Red clover contains isoflavones similar to those in soy, and it does bind to estrogen receptors. In a randomized controlled trial, red clover reduced hot flashes by 57%, but this was not significantly better than placebo, which reduced them by 63%. Interestingly, red clover did reduce anxiety compared to placebo, possibly because the type of estrogen receptor it activates (ER-beta) is linked to mood regulation in animal studies.
Black cohosh is one of the most popular menopause supplements, but a rigorous clinical trial found it was actually less effective than placebo at reducing hot flashes (34% reduction versus 63% for placebo). Researchers believe black cohosh does not work through estrogen pathways at all but may have some effect on serotonin, which is a different system entirely. If your goal is specifically to raise estrogen activity, black cohosh is not the right choice.
Dong quai has shown estrogenic activity in laboratory studies, including the ability to stimulate the growth of estrogen-receptor-positive breast cancer cells. Memorial Sloan Kettering Cancer Center notes that it promoted the growth of estrogen-sensitive breast tumors in animal models. This means it may have real estrogenic effects, but that same property makes it potentially dangerous for anyone with a history of hormone-sensitive cancers. Human clinical data on dong quai for raising estrogen in healthy women is limited.

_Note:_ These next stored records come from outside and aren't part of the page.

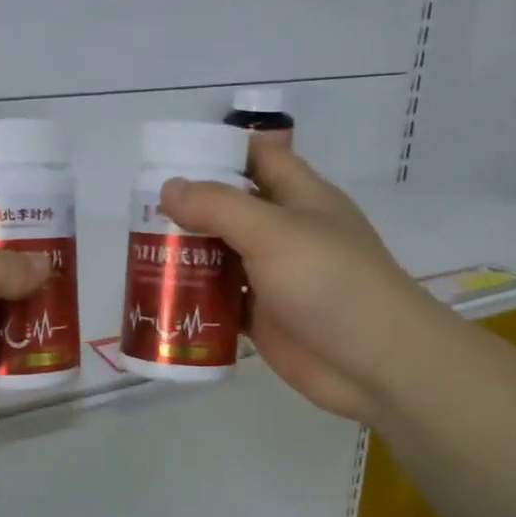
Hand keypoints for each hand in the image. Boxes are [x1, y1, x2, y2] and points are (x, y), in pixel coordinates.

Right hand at [158, 145, 439, 423]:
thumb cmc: (329, 282)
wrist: (376, 364)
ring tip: (140, 253)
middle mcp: (286, 231)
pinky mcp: (264, 316)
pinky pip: (221, 300)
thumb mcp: (272, 231)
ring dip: (187, 255)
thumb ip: (218, 206)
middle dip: (189, 208)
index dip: (218, 152)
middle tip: (140, 212)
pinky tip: (161, 297)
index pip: (256, 157)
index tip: (171, 159)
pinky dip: (195, 298)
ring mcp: (275, 276)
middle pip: (230, 208)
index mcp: (299, 196)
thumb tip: (168, 189)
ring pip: (222, 255)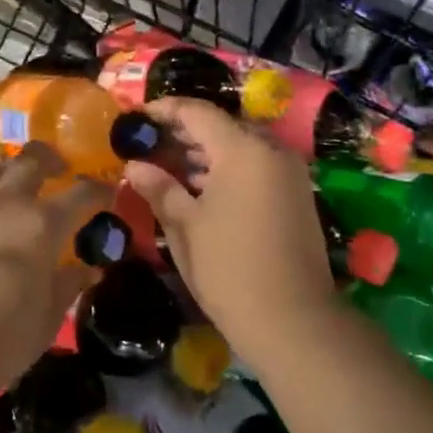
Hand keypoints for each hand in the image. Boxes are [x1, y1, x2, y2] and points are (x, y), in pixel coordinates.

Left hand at [0, 143, 109, 390]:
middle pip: (31, 160)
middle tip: (60, 170)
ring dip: (11, 173)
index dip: (99, 189)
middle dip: (50, 159)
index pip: (82, 193)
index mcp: (42, 223)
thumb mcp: (48, 316)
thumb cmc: (4, 338)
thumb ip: (68, 284)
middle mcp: (6, 204)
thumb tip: (87, 269)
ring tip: (18, 189)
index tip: (108, 192)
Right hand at [123, 97, 335, 372]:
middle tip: (149, 146)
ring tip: (168, 168)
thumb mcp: (185, 227)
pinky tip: (201, 189)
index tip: (137, 119)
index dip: (164, 110)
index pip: (197, 112)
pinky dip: (228, 169)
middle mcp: (272, 151)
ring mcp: (289, 174)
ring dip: (205, 152)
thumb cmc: (230, 269)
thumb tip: (135, 165)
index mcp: (243, 149)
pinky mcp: (297, 196)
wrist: (294, 322)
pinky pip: (257, 166)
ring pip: (241, 146)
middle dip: (184, 132)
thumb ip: (160, 188)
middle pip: (222, 126)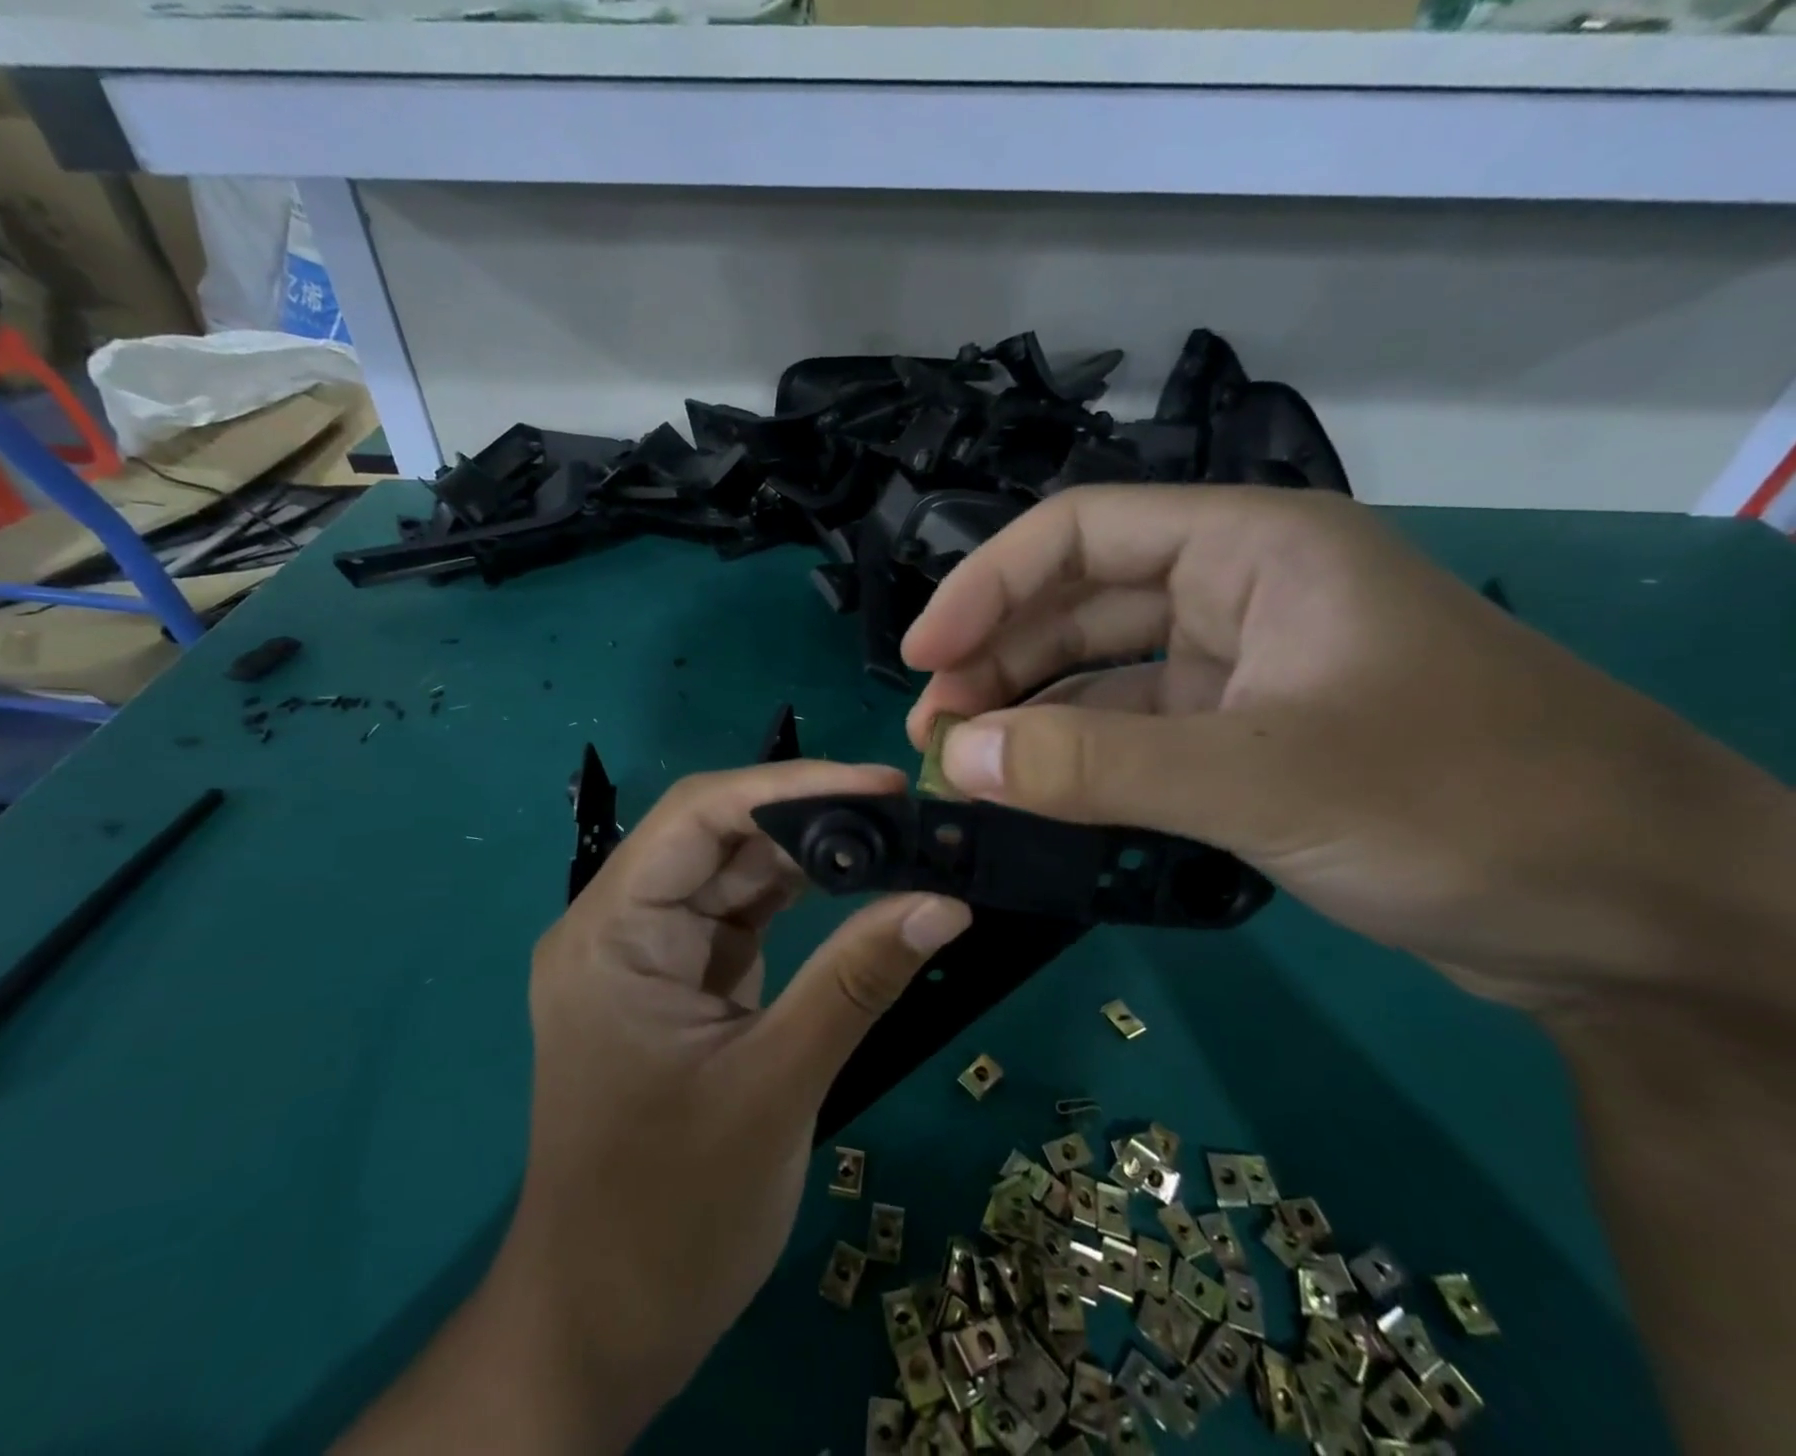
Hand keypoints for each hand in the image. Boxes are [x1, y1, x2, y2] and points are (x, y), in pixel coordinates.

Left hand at [391, 761, 970, 1453]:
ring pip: (734, 871)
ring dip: (812, 855)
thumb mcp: (775, 1088)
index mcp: (610, 934)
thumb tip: (947, 900)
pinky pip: (744, 915)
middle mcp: (621, 925)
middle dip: (810, 817)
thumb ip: (857, 981)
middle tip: (906, 813)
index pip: (697, 816)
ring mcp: (652, 953)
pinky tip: (861, 888)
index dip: (791, 785)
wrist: (605, 1328)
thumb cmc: (670, 1218)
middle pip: (717, 835)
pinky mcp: (683, 981)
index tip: (883, 785)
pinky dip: (802, 899)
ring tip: (897, 841)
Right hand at [903, 485, 1792, 1008]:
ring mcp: (1241, 672)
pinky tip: (1031, 795)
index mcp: (1252, 549)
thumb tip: (956, 760)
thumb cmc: (1468, 805)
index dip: (984, 587)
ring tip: (964, 767)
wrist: (1636, 917)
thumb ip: (1097, 766)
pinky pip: (1132, 735)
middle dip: (996, 661)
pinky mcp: (1245, 741)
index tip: (921, 658)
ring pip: (1100, 675)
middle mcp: (1239, 595)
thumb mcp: (1263, 778)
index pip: (1079, 534)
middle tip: (933, 733)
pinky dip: (1076, 761)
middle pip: (1078, 605)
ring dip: (1028, 714)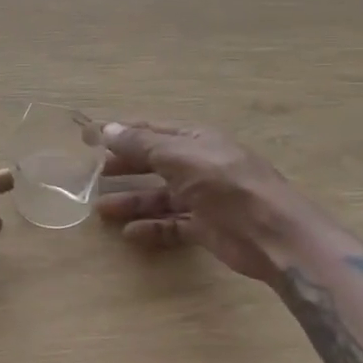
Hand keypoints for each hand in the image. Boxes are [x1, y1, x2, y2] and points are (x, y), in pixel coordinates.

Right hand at [94, 122, 313, 283]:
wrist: (273, 233)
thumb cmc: (225, 184)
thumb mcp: (179, 157)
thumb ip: (142, 145)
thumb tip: (106, 128)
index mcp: (195, 139)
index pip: (151, 131)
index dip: (121, 133)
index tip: (89, 138)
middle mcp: (198, 164)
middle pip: (153, 162)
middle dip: (124, 168)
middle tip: (92, 175)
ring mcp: (203, 197)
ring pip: (160, 196)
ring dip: (132, 201)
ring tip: (101, 210)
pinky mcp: (207, 227)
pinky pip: (172, 224)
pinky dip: (152, 228)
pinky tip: (130, 234)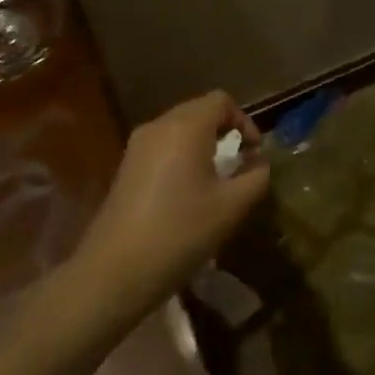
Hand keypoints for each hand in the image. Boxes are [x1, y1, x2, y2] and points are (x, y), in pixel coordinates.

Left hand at [76, 91, 269, 307]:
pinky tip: (186, 194)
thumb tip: (260, 164)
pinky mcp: (125, 168)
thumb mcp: (231, 207)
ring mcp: (137, 146)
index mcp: (186, 127)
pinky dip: (181, 158)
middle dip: (224, 132)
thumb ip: (256, 177)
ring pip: (179, 130)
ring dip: (202, 145)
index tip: (254, 153)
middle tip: (239, 164)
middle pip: (199, 111)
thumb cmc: (179, 233)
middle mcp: (159, 126)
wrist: (113, 274)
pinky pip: (162, 147)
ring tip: (215, 180)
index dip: (244, 121)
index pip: (221, 101)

Lifestyle Factors That Support Estrogen Production
While no lifestyle change can replace hormone therapy for someone with significantly low estrogen, several habits influence how much estrogen your body makes and how well it functions.
Maintaining a healthy body weight matters because fat tissue is a production site for estrogen after menopause. Being significantly underweight reduces this source. On the other hand, excess body fat can lead to estrogen levels that are too high, so the goal is balance rather than extremes. Regular moderate exercise supports hormone balance, but excessive endurance training (think marathon-level volume without adequate nutrition) can suppress estrogen production by disrupting the signals from the brain that trigger the hormonal cascade.
Sleep and stress management play indirect roles. Chronic sleep deprivation and high stress hormones can interfere with the hormonal signaling chain that leads to estrogen production. Alcohol in excess can disrupt hormone metabolism, though moderate intake has a less clear effect. Smoking is associated with earlier menopause and lower estrogen levels, likely because toxins in cigarette smoke damage the ovaries and accelerate the decline in egg-producing follicles.
For people whose low estrogen stems from being underweight, over-exercising, or under-eating, the most effective intervention is restoring adequate caloric intake and reducing training intensity. In many cases, estrogen levels recover within a few months once the body no longer perceives an energy deficit.